While county governments have broad mandates over land development and public infrastructure in many states, county governments are often also responsible for the provision of a wide range of community and social services. As such, the perception of counties as being focused on male-dominated sectors or issues may be a Catch 22: as long as county boards are heavily dominated by men with backgrounds in land development and the like, counties may disproportionately focus their spending on county infrastructure as opposed to directing greater spending towards social and community programs, thus perpetuating the existing bias in representation.
We should measure what we treasure
The nature of political representation—ensuring that our
democratic systems represent all Americans—is receiving increasing attention.
However, this attention has largely been limited to the federal and state
level, overlooking important trends in women’s representation at the local
level. In order to “measure what we treasure”, systematic efforts should be
made to regularly analyze the state of political representation at the local
level—including the participation and representation of women—across all arenas
of local government.
 County governments are often overlooked and considered a “forgotten government level”. This is surprising considering that counties are among the oldest forms of local government and the most consistent general-purpose local government in the U.S. (as only a handful of states do not rely on county governments). County governments are responsible for over US$ 550 billion in public spending each year and count over 3.5 million employees.
 County governing boards (and their members) are structured differently and referred to by different names in different states, including County Board of Supervisors; County Commission; Commissioners Court; County Council, and so on. Although practices vary considerably among and within states, a typical structure is for a county government to be led by an elected Board or Commission with five members.

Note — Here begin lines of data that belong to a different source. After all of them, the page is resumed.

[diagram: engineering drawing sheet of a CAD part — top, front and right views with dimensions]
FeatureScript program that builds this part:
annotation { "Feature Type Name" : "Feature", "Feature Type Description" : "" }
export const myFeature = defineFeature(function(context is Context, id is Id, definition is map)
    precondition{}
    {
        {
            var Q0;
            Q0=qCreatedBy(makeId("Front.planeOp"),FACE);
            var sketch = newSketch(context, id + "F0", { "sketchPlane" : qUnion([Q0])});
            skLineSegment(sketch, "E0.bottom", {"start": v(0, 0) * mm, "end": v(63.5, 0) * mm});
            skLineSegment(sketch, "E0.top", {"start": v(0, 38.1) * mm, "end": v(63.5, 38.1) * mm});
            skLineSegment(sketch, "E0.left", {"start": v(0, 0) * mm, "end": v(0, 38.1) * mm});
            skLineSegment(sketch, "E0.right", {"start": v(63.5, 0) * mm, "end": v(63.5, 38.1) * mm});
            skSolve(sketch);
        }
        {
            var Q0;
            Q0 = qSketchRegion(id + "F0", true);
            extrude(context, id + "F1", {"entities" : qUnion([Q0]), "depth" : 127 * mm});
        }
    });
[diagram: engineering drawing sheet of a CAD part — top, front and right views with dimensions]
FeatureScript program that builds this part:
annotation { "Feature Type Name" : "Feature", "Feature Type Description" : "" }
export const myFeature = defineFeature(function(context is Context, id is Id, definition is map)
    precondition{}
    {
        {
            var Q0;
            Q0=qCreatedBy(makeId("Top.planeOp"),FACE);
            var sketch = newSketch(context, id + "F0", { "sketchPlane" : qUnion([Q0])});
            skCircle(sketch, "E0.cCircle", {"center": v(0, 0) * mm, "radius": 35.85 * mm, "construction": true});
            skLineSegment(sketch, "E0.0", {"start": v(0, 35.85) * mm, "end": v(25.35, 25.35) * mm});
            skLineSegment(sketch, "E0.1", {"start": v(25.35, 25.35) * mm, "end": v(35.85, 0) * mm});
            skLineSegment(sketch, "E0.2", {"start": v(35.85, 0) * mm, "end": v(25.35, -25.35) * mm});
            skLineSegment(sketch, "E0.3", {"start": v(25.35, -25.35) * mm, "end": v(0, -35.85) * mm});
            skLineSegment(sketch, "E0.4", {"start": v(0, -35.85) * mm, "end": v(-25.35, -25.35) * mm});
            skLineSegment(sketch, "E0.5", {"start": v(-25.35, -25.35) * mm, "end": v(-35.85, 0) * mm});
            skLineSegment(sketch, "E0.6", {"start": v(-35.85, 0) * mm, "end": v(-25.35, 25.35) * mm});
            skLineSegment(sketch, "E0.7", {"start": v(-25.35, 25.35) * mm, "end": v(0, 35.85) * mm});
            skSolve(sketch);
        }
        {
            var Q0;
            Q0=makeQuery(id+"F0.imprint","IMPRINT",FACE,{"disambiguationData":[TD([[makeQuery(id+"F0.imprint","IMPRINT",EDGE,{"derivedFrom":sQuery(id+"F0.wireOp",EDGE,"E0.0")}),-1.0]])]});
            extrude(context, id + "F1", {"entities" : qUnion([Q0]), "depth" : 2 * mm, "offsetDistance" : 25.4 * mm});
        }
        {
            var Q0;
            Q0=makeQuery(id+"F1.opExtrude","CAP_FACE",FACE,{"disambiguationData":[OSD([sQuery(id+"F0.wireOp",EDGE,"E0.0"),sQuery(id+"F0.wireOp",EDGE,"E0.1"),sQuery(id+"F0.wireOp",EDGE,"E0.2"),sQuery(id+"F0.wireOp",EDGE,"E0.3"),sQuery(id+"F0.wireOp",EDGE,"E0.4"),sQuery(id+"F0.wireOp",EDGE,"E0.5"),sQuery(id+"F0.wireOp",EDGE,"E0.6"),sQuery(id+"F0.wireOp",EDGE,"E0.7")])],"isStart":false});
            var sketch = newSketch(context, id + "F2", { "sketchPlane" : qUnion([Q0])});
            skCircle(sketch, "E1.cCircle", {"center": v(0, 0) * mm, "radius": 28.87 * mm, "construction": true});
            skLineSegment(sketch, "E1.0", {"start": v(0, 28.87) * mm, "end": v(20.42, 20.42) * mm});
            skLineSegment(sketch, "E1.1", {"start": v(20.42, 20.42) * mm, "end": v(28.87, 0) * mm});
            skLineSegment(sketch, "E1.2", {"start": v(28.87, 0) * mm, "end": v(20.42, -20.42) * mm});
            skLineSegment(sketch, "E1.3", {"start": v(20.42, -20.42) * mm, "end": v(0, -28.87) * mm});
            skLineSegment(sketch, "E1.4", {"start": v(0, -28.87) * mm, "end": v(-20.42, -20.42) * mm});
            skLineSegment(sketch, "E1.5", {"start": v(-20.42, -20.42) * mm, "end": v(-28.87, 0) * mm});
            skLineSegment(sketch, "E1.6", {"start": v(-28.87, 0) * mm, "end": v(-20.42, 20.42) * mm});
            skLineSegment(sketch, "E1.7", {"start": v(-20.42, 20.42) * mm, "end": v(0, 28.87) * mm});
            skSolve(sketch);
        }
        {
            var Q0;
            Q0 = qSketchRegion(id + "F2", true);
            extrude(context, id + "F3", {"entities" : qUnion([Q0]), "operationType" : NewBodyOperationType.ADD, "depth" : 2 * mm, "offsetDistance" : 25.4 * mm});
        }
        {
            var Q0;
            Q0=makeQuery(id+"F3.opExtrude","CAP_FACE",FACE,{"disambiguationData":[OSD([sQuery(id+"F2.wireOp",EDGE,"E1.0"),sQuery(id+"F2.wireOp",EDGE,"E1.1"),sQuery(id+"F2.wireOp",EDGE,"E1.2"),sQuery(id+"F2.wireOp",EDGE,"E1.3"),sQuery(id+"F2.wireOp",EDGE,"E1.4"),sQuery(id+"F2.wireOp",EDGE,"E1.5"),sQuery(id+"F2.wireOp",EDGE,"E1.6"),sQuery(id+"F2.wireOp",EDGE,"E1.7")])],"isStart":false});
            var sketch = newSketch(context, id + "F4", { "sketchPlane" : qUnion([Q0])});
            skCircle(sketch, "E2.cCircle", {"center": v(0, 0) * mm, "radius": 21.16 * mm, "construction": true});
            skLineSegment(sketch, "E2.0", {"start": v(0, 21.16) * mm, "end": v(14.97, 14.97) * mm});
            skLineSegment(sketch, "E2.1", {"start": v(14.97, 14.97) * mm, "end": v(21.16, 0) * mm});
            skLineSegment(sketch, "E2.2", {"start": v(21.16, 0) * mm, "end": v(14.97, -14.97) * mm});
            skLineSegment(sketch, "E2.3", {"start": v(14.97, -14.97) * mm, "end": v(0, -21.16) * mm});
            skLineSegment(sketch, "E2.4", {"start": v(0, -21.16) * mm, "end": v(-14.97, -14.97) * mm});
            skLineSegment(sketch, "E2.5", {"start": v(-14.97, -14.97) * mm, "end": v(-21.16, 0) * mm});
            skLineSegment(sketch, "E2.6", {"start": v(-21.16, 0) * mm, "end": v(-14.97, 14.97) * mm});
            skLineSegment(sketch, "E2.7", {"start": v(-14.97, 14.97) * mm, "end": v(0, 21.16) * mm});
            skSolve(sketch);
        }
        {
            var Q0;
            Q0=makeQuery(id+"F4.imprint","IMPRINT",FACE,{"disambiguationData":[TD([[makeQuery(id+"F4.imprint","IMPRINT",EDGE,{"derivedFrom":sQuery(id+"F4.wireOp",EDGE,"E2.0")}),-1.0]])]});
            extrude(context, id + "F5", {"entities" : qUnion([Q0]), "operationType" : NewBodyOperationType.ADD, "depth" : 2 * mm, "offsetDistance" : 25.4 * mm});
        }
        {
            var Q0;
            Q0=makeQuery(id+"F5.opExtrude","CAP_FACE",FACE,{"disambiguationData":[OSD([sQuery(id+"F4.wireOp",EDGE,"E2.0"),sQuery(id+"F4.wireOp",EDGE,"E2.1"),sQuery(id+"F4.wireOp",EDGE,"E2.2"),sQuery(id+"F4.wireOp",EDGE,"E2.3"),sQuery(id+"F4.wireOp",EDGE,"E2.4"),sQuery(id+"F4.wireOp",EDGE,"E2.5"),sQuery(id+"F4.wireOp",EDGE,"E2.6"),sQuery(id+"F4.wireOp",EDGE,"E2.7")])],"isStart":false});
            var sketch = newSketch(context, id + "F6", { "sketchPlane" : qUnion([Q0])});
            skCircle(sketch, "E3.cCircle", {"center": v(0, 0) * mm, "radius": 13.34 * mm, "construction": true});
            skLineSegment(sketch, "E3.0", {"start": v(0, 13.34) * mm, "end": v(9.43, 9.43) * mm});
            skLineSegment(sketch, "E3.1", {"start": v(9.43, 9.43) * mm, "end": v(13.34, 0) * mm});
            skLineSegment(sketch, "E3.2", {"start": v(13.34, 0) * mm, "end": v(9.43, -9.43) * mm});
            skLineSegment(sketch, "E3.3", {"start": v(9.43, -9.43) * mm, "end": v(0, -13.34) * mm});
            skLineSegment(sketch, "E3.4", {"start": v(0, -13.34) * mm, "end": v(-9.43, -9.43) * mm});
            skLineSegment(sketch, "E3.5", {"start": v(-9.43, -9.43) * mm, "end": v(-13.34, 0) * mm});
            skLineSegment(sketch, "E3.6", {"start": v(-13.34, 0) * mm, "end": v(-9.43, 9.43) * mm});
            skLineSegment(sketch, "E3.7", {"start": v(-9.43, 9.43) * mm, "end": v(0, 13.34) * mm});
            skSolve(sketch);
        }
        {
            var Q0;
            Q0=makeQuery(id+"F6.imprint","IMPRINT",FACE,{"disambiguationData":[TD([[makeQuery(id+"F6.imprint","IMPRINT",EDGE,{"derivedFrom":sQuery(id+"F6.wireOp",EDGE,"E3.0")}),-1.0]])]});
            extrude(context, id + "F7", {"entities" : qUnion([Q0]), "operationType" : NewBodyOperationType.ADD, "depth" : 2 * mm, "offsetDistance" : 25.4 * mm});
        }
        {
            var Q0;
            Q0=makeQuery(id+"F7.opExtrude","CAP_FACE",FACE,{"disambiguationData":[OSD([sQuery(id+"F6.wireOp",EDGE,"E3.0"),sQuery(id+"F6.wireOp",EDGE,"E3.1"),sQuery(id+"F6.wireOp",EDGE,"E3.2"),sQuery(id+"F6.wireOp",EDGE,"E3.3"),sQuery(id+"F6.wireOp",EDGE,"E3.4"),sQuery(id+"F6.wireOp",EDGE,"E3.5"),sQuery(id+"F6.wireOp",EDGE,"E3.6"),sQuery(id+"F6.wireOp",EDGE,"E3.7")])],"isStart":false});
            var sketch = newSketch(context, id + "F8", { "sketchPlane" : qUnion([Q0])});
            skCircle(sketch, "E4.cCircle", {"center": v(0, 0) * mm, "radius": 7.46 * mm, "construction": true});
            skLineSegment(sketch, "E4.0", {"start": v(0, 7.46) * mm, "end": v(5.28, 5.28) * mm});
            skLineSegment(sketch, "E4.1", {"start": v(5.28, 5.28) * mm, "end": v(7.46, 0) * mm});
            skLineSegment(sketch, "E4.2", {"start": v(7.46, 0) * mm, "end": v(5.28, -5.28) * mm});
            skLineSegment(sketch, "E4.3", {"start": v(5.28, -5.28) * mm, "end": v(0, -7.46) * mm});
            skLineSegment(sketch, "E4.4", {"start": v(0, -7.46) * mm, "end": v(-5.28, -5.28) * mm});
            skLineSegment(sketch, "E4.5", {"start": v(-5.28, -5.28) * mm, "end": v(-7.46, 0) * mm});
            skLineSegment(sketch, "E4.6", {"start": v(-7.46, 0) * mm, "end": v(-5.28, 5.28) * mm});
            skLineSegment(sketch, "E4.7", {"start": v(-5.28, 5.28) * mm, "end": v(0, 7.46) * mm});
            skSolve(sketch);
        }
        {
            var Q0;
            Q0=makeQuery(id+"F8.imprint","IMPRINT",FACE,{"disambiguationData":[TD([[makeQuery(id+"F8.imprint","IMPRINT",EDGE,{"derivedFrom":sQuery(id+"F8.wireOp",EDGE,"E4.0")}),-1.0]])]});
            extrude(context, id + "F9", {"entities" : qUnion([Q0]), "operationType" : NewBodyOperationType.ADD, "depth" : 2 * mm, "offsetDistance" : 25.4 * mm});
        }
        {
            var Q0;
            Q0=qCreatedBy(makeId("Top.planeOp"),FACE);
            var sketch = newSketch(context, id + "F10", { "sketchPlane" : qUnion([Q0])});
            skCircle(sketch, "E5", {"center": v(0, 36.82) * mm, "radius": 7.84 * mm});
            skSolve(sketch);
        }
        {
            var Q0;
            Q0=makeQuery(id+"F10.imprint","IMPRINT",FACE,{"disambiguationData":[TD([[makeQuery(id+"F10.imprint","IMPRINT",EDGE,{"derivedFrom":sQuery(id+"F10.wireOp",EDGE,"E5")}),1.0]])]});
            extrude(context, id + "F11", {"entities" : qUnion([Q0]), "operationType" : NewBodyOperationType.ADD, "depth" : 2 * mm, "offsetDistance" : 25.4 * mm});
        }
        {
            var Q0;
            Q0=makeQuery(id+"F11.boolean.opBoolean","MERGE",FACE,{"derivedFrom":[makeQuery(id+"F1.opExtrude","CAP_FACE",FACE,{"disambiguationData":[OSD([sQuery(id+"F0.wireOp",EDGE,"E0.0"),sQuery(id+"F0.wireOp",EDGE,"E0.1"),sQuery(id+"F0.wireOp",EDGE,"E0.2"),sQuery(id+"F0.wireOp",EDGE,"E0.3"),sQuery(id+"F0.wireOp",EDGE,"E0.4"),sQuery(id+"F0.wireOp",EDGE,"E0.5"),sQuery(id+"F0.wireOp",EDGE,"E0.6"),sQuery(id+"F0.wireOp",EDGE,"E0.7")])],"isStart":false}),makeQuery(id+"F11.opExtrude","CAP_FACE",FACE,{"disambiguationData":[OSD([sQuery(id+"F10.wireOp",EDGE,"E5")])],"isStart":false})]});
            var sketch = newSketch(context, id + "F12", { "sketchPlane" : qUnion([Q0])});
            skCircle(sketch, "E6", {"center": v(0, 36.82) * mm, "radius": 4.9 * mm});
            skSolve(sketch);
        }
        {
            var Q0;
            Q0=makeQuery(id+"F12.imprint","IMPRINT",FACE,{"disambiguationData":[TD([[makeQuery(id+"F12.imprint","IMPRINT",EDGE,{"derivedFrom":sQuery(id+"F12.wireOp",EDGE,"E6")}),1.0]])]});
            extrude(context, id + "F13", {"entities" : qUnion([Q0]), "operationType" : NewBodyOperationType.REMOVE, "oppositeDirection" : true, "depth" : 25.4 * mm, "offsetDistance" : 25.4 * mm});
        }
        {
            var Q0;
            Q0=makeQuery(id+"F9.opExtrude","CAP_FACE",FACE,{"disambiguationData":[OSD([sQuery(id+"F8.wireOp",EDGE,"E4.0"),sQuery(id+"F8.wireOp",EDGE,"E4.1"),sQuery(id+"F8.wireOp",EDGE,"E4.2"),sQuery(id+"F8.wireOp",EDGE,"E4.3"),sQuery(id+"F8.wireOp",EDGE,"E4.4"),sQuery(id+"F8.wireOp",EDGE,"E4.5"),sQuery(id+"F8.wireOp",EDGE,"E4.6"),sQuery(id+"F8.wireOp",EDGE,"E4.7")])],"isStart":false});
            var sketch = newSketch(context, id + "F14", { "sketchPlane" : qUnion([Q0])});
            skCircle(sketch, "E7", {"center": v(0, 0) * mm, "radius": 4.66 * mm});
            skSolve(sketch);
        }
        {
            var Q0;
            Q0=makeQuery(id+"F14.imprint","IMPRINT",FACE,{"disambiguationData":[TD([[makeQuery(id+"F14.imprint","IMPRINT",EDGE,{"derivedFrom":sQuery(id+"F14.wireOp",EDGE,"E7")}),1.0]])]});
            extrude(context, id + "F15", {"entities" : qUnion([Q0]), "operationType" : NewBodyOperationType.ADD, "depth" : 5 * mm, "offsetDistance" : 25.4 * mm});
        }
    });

 We accessed these data through NACo’s online County Explorer tool in August 2018. In order to predict the gender of each of the 38,375 elected officials at the county level, we relied on an automated analysis of the first names of these officials using an online gender prediction tool (www.genderize.io). In select cases, the gender prediction was manually assigned. The current analysis is based on preliminary data for 37,323 elected county officials (98.0 percent) for which gender was tentatively determined: a detailed state-by-state review of the assigned gender will be conducted in the future.
 A recent study by Kellogg et al. (2017) found that, based on a random sample of counties, 50.7 percent of the sampled counties had no women at all serving as county commissioner. In 32.9 percent of counties, less than a third of supervisors were women. Only in 16.4% of them, a third or more were women.
 The argument of a sector being “male dominated” could equally be made for elected law enforcement positions. In fact, in the case of elected Sheriffs, 95% of positions are held by men, versus 5% by women.